His quavering voice betraying his stoic front, Japanese Prime Minister Shinzo Abe said yesterday that he saw no choice but to resign over his worsening medical condition.
"It has reached a point where I do not know if I can live up to the expectations of citizens," Mr Abe, who is three weeks shy of his 66th birthday, said.
He said his physical strength is not in top shape as he receives treatment for his illness - ulcerative colitis - and he wants to avoid "a situation where I make an error on political decisions and fail to deliver results". He also noted that there is no guarantee of a cure.
He said he found it painful to quit during the Covid-19 crisis, and before achieving his goals like resolving a decades-old abduction issue with North Korea.
But he said this is the best time to resign in order to avoid a "political vacuum", especially if Covid-19 cases were to surge in the coming months.
Mr Abe will stay on as prime minister until his successor is chosen from within the Liberal Democratic Party (LDP) next month.
His abrupt resignation drew messages of support for a speedy recovery from foreign leaders like German Chancellor Angela Merkel and Singapore Prime Minister Lee Hsien Loong.

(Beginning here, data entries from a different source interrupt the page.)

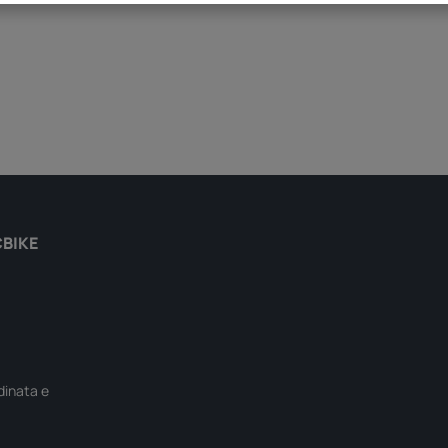
CBIKE
rdinata e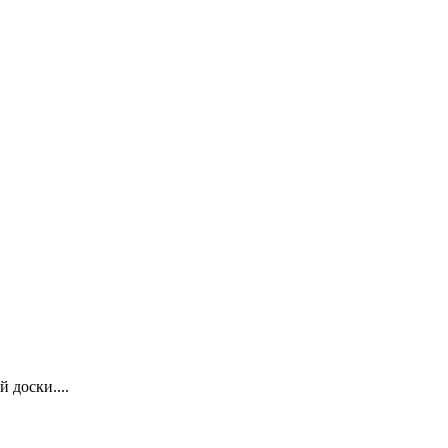
 доски....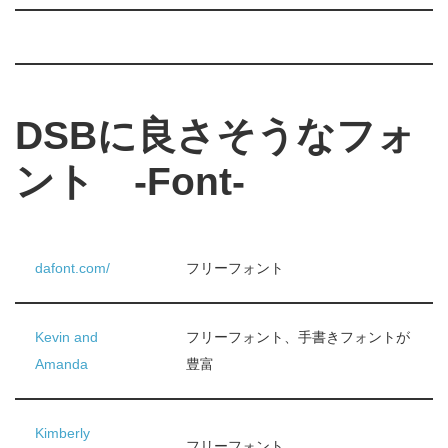
DSBに良さそうなフォ
ント -Font-
dafont.com/
フリーフォント
Kevin and
フリーフォント、手書きフォントが
Amanda
豊富
Kimberly
フリーフォント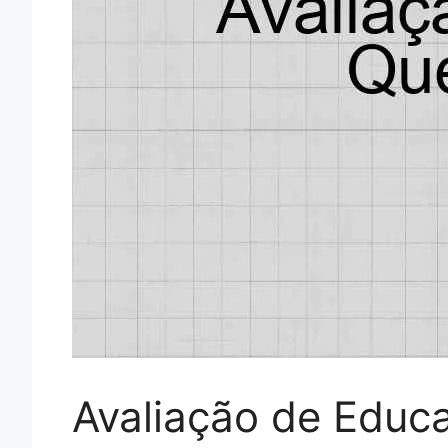
Avaliação de Educa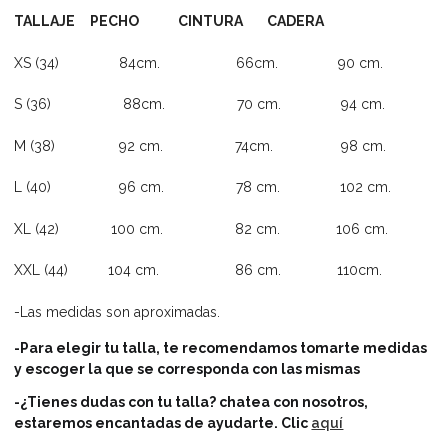
TALLAJE PECHO CINTURA CADERA
XS (34) 84cm. 66cm. 90 cm.
S (36) 88cm. 70 cm. 94 cm.
M (38) 92 cm. 74cm. 98 cm.
L (40) 96 cm. 78 cm. 102 cm.
XL (42) 100 cm. 82 cm. 106 cm.
XXL (44) 104 cm. 86 cm. 110cm.
-Las medidas son aproximadas.
-Para elegir tu talla, te recomendamos tomarte medidas
y escoger la que se corresponda con las mismas
-¿Tienes dudas con tu talla? chatea con nosotros,
estaremos encantadas de ayudarte.
Clic
aquí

China said Beijing will continue working with Tokyo to promote bilateral ties while South Korea, which has had a contentious relationship with Japan, expressed regret at the sudden resignation.
Mr Abe is quitting more than a year ahead of schedule, with his term as LDP president set to expire only in September next year. A Lower House election is due only by next October.
This is the second time he is stepping down prematurely over a flare-up of ulcerative colitis, a chronic inflammatory bowel disease that he has suffered from since he was a teenager.
When he first quit in 2007 after a year in charge, he became the first in a revolving door of leaders that saw six prime ministers in six years until 2012. The period also saw the ruling LDP cede power to the now-defunct Democratic Party of Japan for three years from 2009 to 2012.
Mr Abe's return to power in December 2012 marked the start of extended political stability. On Monday, he surpassed his great-uncle Eisaku Sato, who led Japan for 2,798 uninterrupted days from 1964 to 1972, to become the premier with the longest uninterrupted tenure.
It was also on Monday that Mr Abe cemented his decision to quit after consulting his doctors, he said yesterday. A relapse of his condition, which had been kept under control with medication, meant he is now on a new treatment that requires intravenous injections.
The plan was such a well-kept secret that it sent ripples through Japan's political circles, with even Cabinet ministers and top aides within the LDP blindsided.
The resignation as prime minister - Mr Abe will remain MP of his hometown constituency in the south-western prefecture of Yamaguchi and intends to run in the next national election - will intensify jockeying among potential successors in the LDP.
Among those who said they were keen on the top job yesterday were former defence minister Shigeru Ishiba, 63; former foreign minister Fumio Kishida, 63; and former internal affairs minister Seiko Noda, 59.
Others, like Defence Minister Taro Kono, 57, and Environment Minister Shinjiro Koizumi, 39, kept mum when asked.
Markets immediately reacted to news of Mr Abe's resignation, with the Nikkei 225 plunging over 600 points, or 2.6 per cent, to 22,594, before rebounding to close 1.4 per cent, or 326 points, lower. The yen, considered a safe haven in times of uncertainty, rallied against the dollar, hitting 106.11 from 106.74.
Mr Abe's support ratings have recently nosedived over a series of political scandals, and what has been judged to be poor handling of the coronavirus crisis.